Varas es quizás el más cervantino de los escritores chilenos. Cervantes convierte a un hidalgo insignificante en el loco magnífico de la literatura universal y lo rodea de personajes socialmente irrelevantes: Sancho, un barbero, un cura, una sirvienta, pastores, cabreros, labradoras, ladrones, alguaciles, posaderos… Muchos personajes de Varas son igualmente insignificantes: afuerinos, peones, locutoras de radio, obreros gráficos, periodistas anónimos, abuelas, músicos pobres, niños… En eso es heredero de la novela y el cuento de carácter social al que da vuelo en Chile Baldomero Lillo, con la diferencia de que el enfoque de Varas no es trágico, sino sobre todo irónico, incluso pícaro. Don Quijote acaba muchas de sus aventuras molido a palos o a pedradas, Varas prefiere dar a sus criaturas un destino amable, más próximo del que tienen los personajes de Rabelais, aunque con menos estridencia. Varas, gran lector, asimila la herencia de sus antecesores pero posee lo que define a un buen escritor: voz propia. Varas es Varas.
Los muertos a la distancia parece que murieran dos veces: cuando se apagan y cuando es imposible viajar a despedirlos, como me sucede en Europa donde me entero de la partida de José Miguel Varas, personaje entrañable y singular.
La singularidad de Varas consistía en que ocupaba un espacio grande a pesar del laconismo en que se cobijaba.

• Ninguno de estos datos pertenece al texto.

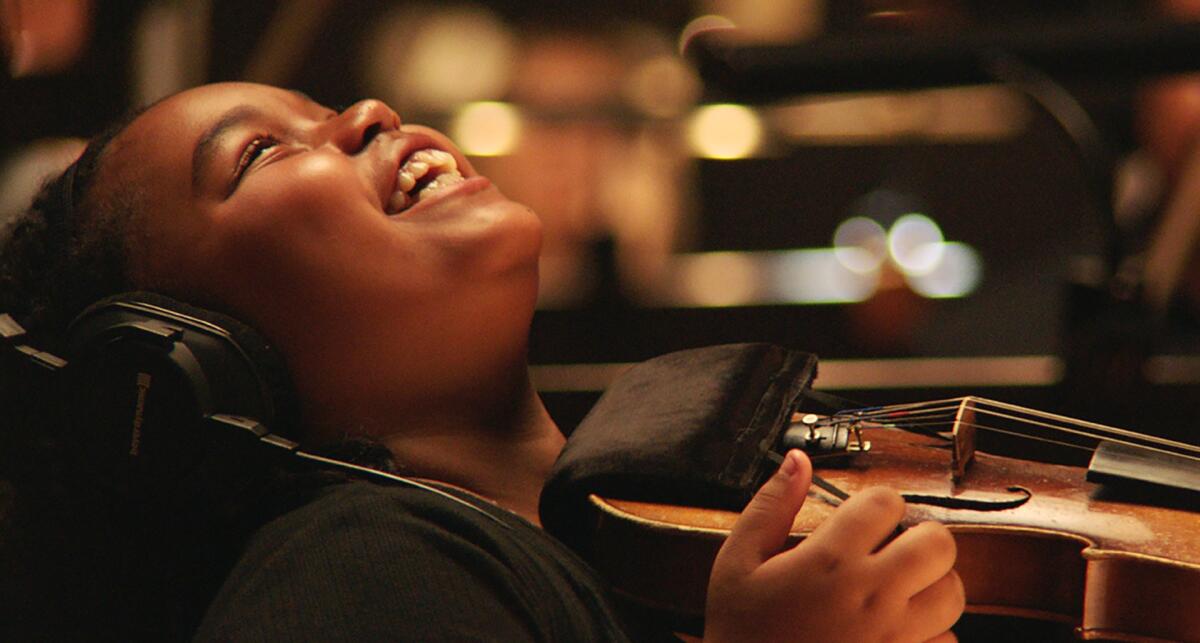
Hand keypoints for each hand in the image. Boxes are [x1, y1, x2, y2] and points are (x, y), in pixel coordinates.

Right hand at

Nunca le oí una tirada de más de dos o tres minutos, pero creaba en derredor un ambiente que estimulaba a los demás a expresarse a sus anchas. A él le bastaba con encajar una reflexión instantánea, un juego de palabras, un recuerdo curioso, una alusión densa o divertida para dar vuelo inesperado a un intercambio imaginativo, enriquecedor. En esas tertulias, Varas hablaba más con la chispa de sus ojos que con la voz, a pesar de que su voz profunda pero suave de locutor, con matices sutiles, levísimos, había hecho época en los programas radiales de trasnoche de mediados del siglo pasado. Esa voz volvió a hacer época en las transmisiones de onda corta de Radio Moscú en tiempos de dictadura.

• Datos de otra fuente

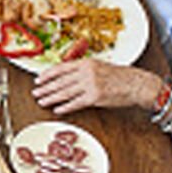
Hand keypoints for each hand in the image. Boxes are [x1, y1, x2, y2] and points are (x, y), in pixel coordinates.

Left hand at [32, 61, 159, 113]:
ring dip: (51, 98)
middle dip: (45, 88)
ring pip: (65, 92)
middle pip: (60, 81)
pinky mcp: (95, 97)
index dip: (48, 74)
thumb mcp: (100, 67)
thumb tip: (67, 77)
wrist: (136, 84)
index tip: (38, 79)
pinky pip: (75, 103)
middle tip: (35, 92)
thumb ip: (84, 70)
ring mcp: (90, 85)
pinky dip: (65, 107)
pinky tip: (57, 110)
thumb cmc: (120, 77)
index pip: (61, 68)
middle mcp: (86, 72)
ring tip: (41, 101)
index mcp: (87, 62)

José Miguel Varas no se tomaba demasiado en serio el Premio Nacional de Literatura, quizás porque no se sentía sólo escritor, pues era un escritor y más. Fue periodista cultural de revistas de circulación reducida o masiva, y mientras se zambullía con modestia en diversas formas de actividad periodística, incluidas diversas jefaturas, publicó sistemáticamente desde la adolescencia, como al desgaire, cuentos y novelas que a veces parecían la continuación de una crónica, pero sólo lo parecían. Porque un relato de Varas que arranca a flor de tierra se desvía en giros inesperados con personajes sencillos, ligeros, que terminan siendo insólitos, densamente insólitos. Quizás ahí está la clave de la obra de Varas: mostrarnos lo estrafalario en la vida corriente o convertir literariamente lo corriente en asombroso, todo ello con un trasfondo humano, siempre profundamente humano.

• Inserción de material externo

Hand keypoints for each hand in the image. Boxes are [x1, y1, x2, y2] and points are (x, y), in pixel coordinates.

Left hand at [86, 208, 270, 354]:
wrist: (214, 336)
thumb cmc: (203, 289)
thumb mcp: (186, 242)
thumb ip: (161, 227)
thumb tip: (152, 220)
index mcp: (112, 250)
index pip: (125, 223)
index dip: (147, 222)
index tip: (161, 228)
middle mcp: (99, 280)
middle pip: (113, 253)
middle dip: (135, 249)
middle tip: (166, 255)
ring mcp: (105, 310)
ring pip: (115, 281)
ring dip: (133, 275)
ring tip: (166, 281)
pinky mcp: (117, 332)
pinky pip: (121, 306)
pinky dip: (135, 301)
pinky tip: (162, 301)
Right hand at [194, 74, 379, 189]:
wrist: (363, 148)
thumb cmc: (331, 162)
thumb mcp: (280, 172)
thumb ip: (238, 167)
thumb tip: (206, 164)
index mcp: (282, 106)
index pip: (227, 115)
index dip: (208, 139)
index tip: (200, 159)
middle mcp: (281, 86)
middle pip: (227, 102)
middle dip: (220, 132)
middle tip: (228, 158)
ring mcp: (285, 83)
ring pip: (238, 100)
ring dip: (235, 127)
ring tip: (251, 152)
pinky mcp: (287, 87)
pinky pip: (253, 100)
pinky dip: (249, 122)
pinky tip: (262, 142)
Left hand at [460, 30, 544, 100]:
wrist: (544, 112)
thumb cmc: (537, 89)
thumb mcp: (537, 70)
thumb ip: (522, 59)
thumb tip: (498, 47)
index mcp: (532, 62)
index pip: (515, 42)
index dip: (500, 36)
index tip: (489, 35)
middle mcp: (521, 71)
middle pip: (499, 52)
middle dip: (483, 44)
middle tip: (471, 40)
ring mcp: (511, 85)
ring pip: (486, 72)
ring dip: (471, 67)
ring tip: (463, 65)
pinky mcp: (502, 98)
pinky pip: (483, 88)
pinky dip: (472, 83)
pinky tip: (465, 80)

La humanidad de Varas enriquecía a sus amigos, su obra de escritor ha enriquecido ya a varias generaciones y hoy queda en manos de las que han de venir.
Varas es quizás el más cervantino de los escritores chilenos. Cervantes convierte a un hidalgo insignificante en el loco magnífico de la literatura universal y lo rodea de personajes socialmente irrelevantes: Sancho, un barbero, un cura, una sirvienta, pastores, cabreros, labradoras, ladrones, alguaciles, posaderos… Muchos personajes de Varas son igualmente insignificantes: afuerinos, peones, locutoras de radio, obreros gráficos, periodistas anónimos, abuelas, músicos pobres, niños… En eso es heredero de la novela y el cuento de carácter social al que da vuelo en Chile Baldomero Lillo, con la diferencia de que el enfoque de Varas no es trágico, sino sobre todo irónico, incluso pícaro. Don Quijote acaba muchas de sus aventuras molido a palos o a pedradas, Varas prefiere dar a sus criaturas un destino amable, más próximo del que tienen los personajes de Rabelais, aunque con menos estridencia. Varas, gran lector, asimila la herencia de sus antecesores pero posee lo que define a un buen escritor: voz propia. Varas es Varas.